Il est renvoyé au Kosovo, sa femme est contrainte de le suivre

17.03.2014

Les conjoints d’« étrangers criminels » risquent eux aussi d’être renvoyés de Suisse sans qu’on leur reproche quoi que ce soit. En décembre 2013, le Tribunal Fédéral s’est prononcé sur le cas d’un ressortissant kosovar ayant perdu son autorisation d’établissement suite à plusieurs infractions pénales, ainsi que de son épouse. Également de nationalité kosovare, elle est arrivée en Suisse par regroupement familial en 2009. Suite à l’expulsion du mari, elle ne peut plus prétendre à la prolongation de son autorisation de séjour. Elle se voit donc contrainte de rentrer au Kosovo avec leurs deux enfants nés en 2010 et en 2012 en Suisse.

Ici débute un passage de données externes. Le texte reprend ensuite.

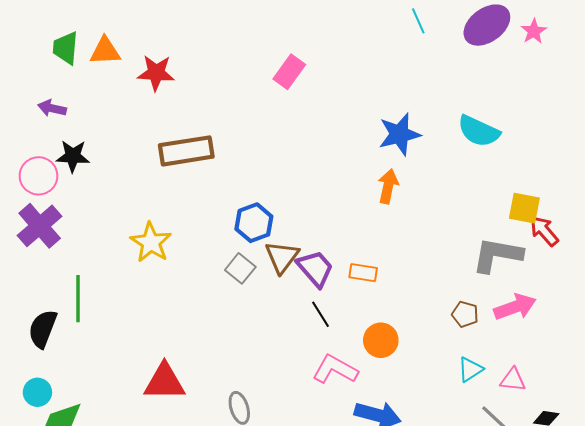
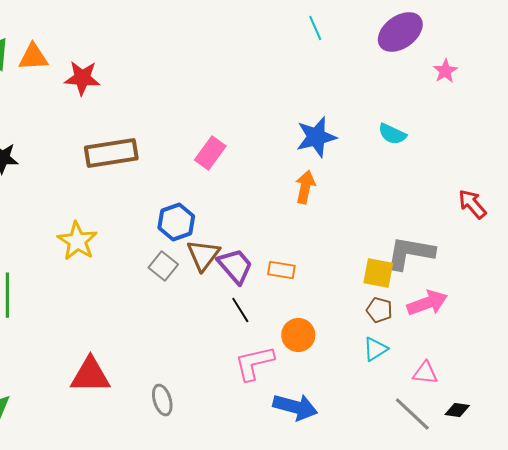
cyan line: (418, 21) -> (315, 28), moved
pink star: (534, 31) -> (445, 71), moved
pink rectangle: (289, 72) -> (210, 153), moved
cyan semicircle: (479, 131) -> (392, 134), size x0.7
yellow square: (524, 208) -> (378, 273), moved
red arrow: (544, 231) -> (472, 204), moved
pink L-shape: (335, 369) -> (254, 363), turned -42
cyan triangle: (470, 369) -> (375, 349), moved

Ce cas démontre que la pratique en matière de renvoi de criminels étrangers entraîne des conséquences sur des individus n’ayant commis aucune infraction pénale : les membres de la famille des personnes renvoyées, lorsqu’ils se trouvent en Suisse par regroupement familial. Les femmes et les enfants sont ainsi les premières victimes de ces « effets collatéraux » de la loi, les hommes commettant plus souvent des infractions pénales. En effet, la loi ne prévoit pas un droit à la poursuite de leur séjour dès lors que le lien conjugal est resté intact.

Cet arrêt met ainsi en évidence la problématique des liens de dépendance instaurés entre les époux dans les cas d’autorisations de séjour obtenues par regroupement familial. L’absence de permis autonome met de nombreuses personnes en condition de vulnérabilité. C’est le cas notamment des migrantes victimes de violences au sein du couple (voir notre rapport Femmes étrangères victimes de violences conjugales).

Sources

Centre suisse de compétence pour les droits humains, « Une épouse kosovare est contrainte de suivre son mari au Kosovo », 12 mars 2014.

Tribunal fédéral, 2C_536/2013, arrêt du 30 décembre 2013 (en allemand).